Installés à Paris depuis octobre 1938, les Nabokov réussissent à fuir la France en mai 1940, Véra étant d’origine juive, pour se réfugier à New York. Ils résideront aux États-Unis jusqu’en 1961. Vladimir sera professeur de littérature comparée et enseignera la langue russe à Wellesley College dans le Massachusetts. Et il fera de fréquentes tournées de conférences autour de son œuvre dans les États de Virginie, du Kansas et à Baltimore. Lors d’une tournée de conférences à Cambridge, obligé de parler et d’écrire en anglais, il est saisi de nostalgie : « En cours de route, j’ai été littéralement transpercé par un éclair d’inspiration indéfinie – par une terrible envie d’écrire – et d’écrire en russe. Mais je ne peux pas. Je doute que quiconque n’a pas éprouvé ce sentiment puisse vraiment comprendre ce qu’il a de douloureux et de tragique. De ce point de vue, la langue anglaise est une illusion et un ersatz » (Cambridge, Massachusetts, 9 novembre 1942).

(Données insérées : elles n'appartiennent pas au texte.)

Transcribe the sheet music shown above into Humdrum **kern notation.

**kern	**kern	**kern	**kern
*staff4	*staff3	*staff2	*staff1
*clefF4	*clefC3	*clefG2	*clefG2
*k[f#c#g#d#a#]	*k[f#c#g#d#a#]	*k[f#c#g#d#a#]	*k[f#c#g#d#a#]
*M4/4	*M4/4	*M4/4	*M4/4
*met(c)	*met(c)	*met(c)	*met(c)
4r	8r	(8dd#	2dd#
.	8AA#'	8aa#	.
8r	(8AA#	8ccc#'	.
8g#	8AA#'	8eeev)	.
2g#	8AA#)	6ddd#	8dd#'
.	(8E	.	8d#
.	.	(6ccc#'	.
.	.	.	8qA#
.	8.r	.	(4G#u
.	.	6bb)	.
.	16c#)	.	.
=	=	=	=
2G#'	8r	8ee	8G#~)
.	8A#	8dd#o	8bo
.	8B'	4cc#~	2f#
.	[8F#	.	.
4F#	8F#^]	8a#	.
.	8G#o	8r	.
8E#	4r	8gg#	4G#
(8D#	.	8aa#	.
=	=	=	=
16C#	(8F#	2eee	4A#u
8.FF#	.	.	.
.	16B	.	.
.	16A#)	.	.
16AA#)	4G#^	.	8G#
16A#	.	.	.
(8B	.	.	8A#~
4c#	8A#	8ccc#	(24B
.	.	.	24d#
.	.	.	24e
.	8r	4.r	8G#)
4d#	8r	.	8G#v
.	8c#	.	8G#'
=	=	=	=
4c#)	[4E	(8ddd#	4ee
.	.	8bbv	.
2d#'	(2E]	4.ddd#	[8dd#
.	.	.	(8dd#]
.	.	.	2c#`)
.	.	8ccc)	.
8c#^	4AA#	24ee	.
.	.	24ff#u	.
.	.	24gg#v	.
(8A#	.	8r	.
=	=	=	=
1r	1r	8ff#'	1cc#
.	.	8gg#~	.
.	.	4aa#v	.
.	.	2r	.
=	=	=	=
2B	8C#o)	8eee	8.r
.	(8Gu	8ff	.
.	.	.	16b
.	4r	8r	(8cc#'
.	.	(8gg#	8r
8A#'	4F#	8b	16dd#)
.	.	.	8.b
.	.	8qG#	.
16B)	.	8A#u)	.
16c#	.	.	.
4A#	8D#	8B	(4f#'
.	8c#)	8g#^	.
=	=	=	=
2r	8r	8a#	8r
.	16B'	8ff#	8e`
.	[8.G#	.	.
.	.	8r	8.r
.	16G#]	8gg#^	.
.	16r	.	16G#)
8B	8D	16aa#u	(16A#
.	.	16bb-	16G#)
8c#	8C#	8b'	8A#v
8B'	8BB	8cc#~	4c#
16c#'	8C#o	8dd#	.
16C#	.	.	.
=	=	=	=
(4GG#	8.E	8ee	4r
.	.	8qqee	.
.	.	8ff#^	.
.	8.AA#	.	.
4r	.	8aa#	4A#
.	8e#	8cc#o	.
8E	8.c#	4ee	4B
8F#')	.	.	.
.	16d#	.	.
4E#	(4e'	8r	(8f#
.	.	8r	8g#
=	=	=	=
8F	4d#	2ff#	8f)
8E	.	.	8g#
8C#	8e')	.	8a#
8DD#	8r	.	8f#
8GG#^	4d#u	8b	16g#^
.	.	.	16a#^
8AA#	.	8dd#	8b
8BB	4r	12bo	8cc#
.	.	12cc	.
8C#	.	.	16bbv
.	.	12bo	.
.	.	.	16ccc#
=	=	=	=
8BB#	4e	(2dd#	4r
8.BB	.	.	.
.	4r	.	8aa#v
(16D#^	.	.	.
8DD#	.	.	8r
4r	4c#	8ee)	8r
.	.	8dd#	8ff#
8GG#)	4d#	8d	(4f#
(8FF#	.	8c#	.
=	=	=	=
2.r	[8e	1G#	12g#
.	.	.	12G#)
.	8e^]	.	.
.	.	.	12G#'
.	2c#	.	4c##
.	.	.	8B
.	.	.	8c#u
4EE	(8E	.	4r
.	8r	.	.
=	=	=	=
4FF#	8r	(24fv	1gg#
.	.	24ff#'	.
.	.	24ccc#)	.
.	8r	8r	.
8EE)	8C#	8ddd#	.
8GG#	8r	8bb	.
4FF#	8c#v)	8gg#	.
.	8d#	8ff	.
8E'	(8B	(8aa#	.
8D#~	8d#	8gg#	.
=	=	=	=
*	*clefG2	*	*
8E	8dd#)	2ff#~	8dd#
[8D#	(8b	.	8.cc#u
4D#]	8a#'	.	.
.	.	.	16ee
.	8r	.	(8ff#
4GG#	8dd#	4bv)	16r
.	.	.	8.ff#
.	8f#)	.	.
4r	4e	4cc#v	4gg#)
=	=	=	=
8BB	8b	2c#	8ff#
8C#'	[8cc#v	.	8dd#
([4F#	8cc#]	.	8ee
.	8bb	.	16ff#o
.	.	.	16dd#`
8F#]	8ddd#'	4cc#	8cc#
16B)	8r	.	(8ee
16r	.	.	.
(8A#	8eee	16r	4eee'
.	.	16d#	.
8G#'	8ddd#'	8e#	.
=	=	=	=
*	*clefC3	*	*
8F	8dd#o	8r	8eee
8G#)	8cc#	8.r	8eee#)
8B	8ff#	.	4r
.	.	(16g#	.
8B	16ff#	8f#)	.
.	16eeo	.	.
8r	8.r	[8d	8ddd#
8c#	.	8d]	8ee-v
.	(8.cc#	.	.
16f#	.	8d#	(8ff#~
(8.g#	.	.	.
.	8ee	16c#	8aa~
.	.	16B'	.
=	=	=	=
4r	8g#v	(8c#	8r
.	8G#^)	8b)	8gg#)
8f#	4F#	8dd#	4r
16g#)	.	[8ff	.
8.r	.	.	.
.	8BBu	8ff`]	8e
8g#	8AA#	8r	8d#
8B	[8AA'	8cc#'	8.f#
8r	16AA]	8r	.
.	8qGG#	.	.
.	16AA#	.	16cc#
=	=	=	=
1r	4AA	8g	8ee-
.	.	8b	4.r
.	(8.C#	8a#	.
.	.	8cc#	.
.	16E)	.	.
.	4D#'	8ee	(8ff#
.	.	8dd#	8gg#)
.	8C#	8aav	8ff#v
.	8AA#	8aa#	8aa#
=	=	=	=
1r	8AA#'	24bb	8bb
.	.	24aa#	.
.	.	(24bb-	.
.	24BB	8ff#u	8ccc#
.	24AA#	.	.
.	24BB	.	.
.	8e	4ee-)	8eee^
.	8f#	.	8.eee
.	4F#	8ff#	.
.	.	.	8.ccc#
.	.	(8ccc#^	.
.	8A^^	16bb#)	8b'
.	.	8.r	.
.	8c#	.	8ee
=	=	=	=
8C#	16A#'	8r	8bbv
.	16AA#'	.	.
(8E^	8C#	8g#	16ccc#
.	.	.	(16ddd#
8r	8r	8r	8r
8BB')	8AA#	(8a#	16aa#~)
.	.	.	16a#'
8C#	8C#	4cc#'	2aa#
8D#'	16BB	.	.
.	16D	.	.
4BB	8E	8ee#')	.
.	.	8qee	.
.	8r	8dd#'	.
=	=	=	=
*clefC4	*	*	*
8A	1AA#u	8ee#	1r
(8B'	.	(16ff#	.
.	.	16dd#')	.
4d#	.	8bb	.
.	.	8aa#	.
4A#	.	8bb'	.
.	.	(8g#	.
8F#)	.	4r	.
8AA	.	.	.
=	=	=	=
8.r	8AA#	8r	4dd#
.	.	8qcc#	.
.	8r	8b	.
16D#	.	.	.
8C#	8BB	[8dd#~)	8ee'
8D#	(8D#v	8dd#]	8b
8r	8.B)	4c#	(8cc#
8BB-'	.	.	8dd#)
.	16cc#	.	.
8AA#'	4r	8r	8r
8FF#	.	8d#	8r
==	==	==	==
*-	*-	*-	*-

Leur retour en Europe – ils s’installent à Montreux, en Suisse – se situe en 1961. Il y aura encore quelques rares jours de séparation. En avril 1970, Nabokov part à Taormina, en Sicile, où Véra le rejoindra. Ces cinq dernières lettres sont truffées d’expressions et de remarques délicieuses : « J’ai été réveillé vers trois heures par un moustique très affamé, très solitaire et très professionnel » (6 avril 1970) et deux jours plus tard : « Mon angelo, J’ai enfin retrouvé notre restaurant, il s’appelle Chez Angelo […] Je me trouvais entre les cannellonis et le café quand j’ai tout à coup aperçu une fossette de soleil sur la joue de la journée ». Le 15 avril 1970, il lui envoie un télégramme : « Quarante-cinq printemps ! » Leurs quarante-cinq ans de mariage. Il y en aura encore sept jusqu’à la mort de Vladimir Nabokov, le 2 juillet 1977.

Le 10 avril, il lui écrivait : « Maintenant je t’attends. En un sens, je regrette un peu que cette correspondance prenne fin, je t’embrasse, je t’adore… » Et nous aussi, nous voudrions ne jamais voir s’arrêter cette correspondance dont chaque ligne reflète un mystère, très tôt souligné par Nabokov : « Je suis si heureux avec toi, ma douce, ma petite. Et puis, toi et moi sommes tout à fait spéciaux : les merveilles que nous connaissons, personne d’autre ne les connaît et personne n’aime comme nous » (13 août 1924).